The most-followed NHL twitter account belongs to Washington star Alexander Ovechkin (@ovi8) with more than 212,000 followers. By far the most popular, however, is @BizNasty2point0, which belongs to a fringe player, Phoenix enforcer Paul Bissonnette. It's an irreverent view into an athlete's life with constant chatter with fans. He has more than 140,000 followers.
Capgeek.com, the site known mostly for salary information, maintains a nearly definitive list of NHL players, executives and media on Twitter.
So many people are listed, the league announced a social media policy last month. Coaches, GMs and other front office staff are banned from tweeting on game days, starting at 11 a.m. and continuing through postgame media obligations.
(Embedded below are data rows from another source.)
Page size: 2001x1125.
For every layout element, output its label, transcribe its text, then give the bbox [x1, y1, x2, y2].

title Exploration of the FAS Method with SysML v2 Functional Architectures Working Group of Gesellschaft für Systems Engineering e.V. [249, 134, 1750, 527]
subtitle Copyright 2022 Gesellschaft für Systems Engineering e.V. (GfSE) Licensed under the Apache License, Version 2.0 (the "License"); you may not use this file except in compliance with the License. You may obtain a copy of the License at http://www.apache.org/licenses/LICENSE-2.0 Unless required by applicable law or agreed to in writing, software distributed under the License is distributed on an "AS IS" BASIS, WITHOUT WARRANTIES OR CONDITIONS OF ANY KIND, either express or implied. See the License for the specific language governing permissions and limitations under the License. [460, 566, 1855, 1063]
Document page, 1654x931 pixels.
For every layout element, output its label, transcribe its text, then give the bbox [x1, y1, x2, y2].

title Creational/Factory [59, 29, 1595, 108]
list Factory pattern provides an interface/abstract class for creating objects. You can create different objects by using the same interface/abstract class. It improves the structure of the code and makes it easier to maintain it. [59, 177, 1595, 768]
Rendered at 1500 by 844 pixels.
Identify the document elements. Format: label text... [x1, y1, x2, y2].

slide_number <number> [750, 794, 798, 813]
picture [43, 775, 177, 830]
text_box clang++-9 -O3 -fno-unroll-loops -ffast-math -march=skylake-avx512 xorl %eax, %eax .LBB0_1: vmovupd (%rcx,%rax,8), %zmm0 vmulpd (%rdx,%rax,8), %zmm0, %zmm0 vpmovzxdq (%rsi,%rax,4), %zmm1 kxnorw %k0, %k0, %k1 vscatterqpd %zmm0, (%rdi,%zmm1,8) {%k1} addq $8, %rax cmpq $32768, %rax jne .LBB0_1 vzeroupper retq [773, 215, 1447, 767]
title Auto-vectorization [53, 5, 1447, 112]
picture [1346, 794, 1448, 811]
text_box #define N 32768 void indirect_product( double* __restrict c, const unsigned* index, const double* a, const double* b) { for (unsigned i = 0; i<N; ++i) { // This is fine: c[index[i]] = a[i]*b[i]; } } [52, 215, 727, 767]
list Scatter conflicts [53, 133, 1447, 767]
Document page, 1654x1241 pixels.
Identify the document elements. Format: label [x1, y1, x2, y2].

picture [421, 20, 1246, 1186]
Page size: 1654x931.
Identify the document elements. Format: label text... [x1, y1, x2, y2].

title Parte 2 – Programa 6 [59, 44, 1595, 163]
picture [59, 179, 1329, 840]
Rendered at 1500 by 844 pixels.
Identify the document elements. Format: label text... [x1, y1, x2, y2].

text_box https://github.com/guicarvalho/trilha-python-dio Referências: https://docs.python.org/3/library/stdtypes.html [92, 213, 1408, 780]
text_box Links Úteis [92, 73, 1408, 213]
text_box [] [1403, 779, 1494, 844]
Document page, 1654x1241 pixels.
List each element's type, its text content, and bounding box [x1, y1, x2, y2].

Players are banned from two hours before the game.
The policy also warned that any use of Twitter critical of the sport, league, another club or game officials could subject users to discipline.
> Who's next?
A informal Twitter poll run by The News last week saw fans cast a landslide in favor of Patrick Kaleta as the Sabre they'd most like to see join Twitter.
The Angola native, however, has no such plans. He doesn't even have a Facebook account, and that's pretty rare for a 20-something these days.
"I mostly stay away from that stuff," Kaleta said. "I know my buddies have it and tell me the funny stuff, but I stay away.
"When we got the paper on it [from the league], I read the top part of it and it didn't apply to me. My foundation [HITS] has Facebook."
"To each is own," Roy said. "If you want to do it, you can. It can be fun. It's something I like. It may not be for everybody."
So expect to learn more about life on the road and life in the game from those players who do take part. As for the dog question, Adam had an answer for the 5-foot-5 Gerbe.
Said Adam: "My answer was get one that was hopefully not bigger than him."